L’Ultimo Squalo (The Last Shark)

I finally found a Japanese laserdisc copy of this notorious Jaws (1975) rip-off from Italian director Enzo G. Castellari. This is the guy that gave us the original The Inglorious Bastards (1978), which isn’t a half bad WWII actioner. L’Ultimo Squalo (The Last Shark, 1980?) was a big hit in Italy and released in the U.S. in 1980 (some sources note 1981 or 1982) as Great White. It had a limited run. Universal sued the distributors and the film was pulled and banned in the U.S. The film is largely found now as Japanese bootlegs from laserdisc sources. The film stars James Franciscus as reporter Peter Benton (not Benchley) and Vic Morrow as crusty sea captain Ron Hamer.

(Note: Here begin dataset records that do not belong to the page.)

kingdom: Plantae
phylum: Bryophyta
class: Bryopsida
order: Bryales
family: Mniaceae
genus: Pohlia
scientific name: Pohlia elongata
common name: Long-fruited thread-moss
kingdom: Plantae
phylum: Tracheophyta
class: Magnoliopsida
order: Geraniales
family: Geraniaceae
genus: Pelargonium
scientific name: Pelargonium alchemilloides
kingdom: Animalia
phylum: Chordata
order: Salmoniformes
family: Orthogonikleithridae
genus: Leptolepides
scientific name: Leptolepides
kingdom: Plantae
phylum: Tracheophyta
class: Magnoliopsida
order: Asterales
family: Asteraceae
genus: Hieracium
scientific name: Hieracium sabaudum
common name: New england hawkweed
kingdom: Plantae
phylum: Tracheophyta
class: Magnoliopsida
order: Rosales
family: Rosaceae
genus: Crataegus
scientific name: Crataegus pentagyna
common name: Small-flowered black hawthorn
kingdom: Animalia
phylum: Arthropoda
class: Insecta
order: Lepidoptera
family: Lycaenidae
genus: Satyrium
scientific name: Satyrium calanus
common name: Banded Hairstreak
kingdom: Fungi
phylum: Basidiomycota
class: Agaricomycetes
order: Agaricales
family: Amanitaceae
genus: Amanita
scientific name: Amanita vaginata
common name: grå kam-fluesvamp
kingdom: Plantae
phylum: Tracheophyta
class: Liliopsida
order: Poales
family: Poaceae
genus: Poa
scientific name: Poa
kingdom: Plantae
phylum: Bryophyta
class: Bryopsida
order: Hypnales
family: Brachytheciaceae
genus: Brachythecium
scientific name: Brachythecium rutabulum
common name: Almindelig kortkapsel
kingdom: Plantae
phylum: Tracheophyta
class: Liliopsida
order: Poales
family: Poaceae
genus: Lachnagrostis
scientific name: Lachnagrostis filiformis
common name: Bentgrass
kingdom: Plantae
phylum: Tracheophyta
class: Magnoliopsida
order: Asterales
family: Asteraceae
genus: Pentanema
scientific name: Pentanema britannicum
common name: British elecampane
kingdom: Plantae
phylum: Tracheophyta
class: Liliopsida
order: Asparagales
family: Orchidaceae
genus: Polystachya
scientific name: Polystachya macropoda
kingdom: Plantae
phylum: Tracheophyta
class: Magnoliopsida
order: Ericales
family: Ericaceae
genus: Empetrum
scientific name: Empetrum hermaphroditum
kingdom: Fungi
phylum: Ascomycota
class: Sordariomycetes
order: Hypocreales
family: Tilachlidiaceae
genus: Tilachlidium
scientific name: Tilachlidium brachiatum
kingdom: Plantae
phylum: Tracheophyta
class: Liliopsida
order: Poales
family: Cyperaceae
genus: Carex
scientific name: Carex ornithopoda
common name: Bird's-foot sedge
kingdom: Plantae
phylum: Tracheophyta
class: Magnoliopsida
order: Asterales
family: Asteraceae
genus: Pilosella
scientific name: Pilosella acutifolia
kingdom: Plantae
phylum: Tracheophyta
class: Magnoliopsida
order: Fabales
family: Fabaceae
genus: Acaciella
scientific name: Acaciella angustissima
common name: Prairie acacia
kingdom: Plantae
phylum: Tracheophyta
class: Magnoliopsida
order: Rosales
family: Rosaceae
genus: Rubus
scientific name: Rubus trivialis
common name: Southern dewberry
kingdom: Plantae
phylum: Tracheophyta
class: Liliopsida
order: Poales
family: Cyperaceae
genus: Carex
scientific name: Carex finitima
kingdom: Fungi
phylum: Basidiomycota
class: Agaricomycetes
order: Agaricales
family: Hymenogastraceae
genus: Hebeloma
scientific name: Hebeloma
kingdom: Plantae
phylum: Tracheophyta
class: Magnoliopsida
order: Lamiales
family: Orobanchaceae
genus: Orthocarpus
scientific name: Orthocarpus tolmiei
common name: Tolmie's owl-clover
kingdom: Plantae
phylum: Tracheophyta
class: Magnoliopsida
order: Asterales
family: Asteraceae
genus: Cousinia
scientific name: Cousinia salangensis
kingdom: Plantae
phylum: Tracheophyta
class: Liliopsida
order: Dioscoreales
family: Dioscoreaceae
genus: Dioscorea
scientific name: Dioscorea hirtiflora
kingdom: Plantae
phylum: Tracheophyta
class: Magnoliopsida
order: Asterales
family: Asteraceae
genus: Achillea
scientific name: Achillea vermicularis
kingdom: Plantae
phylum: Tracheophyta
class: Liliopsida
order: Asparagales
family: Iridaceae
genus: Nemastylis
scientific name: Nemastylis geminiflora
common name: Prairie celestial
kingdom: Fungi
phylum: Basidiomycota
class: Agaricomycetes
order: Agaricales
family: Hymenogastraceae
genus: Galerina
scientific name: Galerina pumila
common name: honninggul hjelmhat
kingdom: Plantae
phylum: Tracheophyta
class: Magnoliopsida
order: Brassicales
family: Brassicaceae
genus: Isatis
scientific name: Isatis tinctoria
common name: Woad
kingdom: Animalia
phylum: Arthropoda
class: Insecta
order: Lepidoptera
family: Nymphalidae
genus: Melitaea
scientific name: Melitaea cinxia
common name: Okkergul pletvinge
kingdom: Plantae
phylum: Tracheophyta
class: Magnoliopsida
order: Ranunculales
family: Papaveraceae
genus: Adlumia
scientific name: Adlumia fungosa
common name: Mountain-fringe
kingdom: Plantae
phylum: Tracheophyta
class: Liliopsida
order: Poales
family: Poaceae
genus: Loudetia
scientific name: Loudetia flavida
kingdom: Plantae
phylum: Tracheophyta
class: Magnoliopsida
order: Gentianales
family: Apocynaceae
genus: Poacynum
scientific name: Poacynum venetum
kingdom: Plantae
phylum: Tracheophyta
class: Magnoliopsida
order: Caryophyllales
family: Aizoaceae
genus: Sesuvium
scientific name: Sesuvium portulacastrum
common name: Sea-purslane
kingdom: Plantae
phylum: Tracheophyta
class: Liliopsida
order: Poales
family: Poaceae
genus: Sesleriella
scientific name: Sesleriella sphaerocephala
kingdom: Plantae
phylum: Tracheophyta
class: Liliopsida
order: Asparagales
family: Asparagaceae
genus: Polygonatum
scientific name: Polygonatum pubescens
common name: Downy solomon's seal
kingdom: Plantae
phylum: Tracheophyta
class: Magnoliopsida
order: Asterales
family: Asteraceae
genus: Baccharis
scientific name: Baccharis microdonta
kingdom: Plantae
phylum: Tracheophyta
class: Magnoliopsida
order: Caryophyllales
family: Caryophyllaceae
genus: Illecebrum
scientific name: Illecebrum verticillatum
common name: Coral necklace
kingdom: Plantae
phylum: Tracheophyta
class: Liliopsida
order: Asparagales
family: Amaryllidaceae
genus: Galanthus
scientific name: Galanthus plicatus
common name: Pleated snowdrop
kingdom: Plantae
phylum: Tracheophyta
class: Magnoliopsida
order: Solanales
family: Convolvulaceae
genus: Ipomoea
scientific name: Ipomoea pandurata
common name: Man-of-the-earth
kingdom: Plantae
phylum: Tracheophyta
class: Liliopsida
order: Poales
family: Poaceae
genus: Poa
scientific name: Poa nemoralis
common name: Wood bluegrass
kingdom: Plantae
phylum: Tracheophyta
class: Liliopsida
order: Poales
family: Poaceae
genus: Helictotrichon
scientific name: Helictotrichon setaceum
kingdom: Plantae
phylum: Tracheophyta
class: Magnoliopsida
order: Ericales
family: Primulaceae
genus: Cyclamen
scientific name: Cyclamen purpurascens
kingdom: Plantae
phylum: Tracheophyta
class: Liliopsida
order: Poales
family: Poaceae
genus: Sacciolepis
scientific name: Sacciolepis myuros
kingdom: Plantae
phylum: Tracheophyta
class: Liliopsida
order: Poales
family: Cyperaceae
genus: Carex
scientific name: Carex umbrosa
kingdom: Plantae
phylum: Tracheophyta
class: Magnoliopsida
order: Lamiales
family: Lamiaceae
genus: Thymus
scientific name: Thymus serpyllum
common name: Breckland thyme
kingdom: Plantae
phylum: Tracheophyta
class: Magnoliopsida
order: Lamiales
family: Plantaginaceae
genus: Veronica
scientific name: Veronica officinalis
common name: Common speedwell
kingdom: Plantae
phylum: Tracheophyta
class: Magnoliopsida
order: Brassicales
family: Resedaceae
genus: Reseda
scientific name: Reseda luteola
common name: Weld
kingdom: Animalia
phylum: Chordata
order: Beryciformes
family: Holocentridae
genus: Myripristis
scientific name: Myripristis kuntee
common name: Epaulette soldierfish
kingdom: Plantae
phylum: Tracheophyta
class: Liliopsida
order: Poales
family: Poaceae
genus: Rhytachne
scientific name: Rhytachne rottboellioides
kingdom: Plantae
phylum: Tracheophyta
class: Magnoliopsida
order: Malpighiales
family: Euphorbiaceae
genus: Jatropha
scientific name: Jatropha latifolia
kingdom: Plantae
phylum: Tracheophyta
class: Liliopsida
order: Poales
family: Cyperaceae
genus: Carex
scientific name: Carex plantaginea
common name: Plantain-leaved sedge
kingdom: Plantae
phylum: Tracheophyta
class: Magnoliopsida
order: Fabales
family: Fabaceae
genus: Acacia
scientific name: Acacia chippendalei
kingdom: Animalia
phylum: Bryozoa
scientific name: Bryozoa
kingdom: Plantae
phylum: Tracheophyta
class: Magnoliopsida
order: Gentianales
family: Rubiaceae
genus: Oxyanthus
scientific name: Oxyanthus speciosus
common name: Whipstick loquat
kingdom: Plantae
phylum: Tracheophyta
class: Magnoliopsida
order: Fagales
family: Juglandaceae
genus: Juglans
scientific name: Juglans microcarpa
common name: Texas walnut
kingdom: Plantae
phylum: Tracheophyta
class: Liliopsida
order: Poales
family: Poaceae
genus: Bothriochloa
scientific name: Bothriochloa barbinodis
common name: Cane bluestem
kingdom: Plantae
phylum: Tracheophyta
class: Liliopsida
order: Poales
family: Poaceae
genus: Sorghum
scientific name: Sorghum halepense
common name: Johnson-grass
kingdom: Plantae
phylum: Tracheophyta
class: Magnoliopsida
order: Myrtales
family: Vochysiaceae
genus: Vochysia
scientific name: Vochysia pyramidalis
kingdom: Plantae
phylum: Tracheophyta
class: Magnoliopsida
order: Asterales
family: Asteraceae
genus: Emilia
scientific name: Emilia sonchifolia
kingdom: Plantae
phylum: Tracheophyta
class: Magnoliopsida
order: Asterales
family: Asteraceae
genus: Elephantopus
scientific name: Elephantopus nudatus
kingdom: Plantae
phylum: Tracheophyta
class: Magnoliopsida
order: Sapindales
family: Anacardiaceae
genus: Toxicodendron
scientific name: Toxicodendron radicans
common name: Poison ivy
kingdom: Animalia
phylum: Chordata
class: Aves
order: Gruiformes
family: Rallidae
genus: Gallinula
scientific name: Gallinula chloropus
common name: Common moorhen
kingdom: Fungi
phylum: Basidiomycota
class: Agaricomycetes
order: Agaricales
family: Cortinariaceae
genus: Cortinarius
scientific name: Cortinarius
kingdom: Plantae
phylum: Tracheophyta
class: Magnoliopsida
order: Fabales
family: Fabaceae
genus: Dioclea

No doubt it’s a blatant Jaws (and Jaws II) rip-off. It’s slow and poorly paced, but it’s fun and worth watching. Actually I think it’s a decent little movie and certainly not one of the 50 worst films ever made (IMDb, 2011). However, the film is deliberately paced and suffers from a lack-luster score —there’s virtually none of the suspense seen in Jaws. It’s a bit of a curiosity. I particularly like James Franciscus, who was an underrated actor, and well-suited for action roles. I think he could’ve pulled off the role as Brody (Roy Scheider) in the original. My main gripe about the film was the unmoving score and Vic Morrow’s horrible accent. I can’t tell if he’s supposed to be Irish, Scottish, Greek, Russian… What the hell is his nationality? Morrow’s no Robert Shaw, but he gives it his best.

Check out the shark. Most blogs and film books trash the full-scale prop, but I like it. In some ways I think it’s an improvement over Bruce the shark from Jaws. IMDb notes the special effects were by Antonio Corridori and the shark was constructed by Georgio Ferrari. This shark is painted correctly, and the Jaws and teeth anatomically match a Great White’s. As with Jaws, this film is inter-cut with real shark footage (although at times the shark doesn’t always appear to be a Great White). Ah gorilla film making. In a few scenes, The Last Shark doesn’t hold back. In one of the better moments from the film, a chunk of meat is lowered from a helicopter as two idiots attempt to go shark fishing. I found these scenes an improvement over Jaws II, which is just bad. I hated the design of that shark with fire scars.

Some of the scenes are nearly identical to Jaws. Here Peter finds Ron as the shark moves in for the bite. Earlier we see a shark cage sequence and similar shenanigans on an Orca-like boat. There’s a beach scene and plenty of attacks on tourists. Surprisingly, the film doesn’t show much gore and doesn’t try to outdo Jaws with shock scenes. It’s actually fairly low-key.

I wonder if Castellari nick-named the shark. Maybe Luigi or Guido? The film is not without camp. Check out this body. All in all, The Last Shark isn’t a bad little film and worth seeing if you’re a fan of shark films. I’d put it about on par with some of the Jaws sequels. I doubt it will ever get a U.S. DVD or BR release. Look for it at horror cons and the usually sources.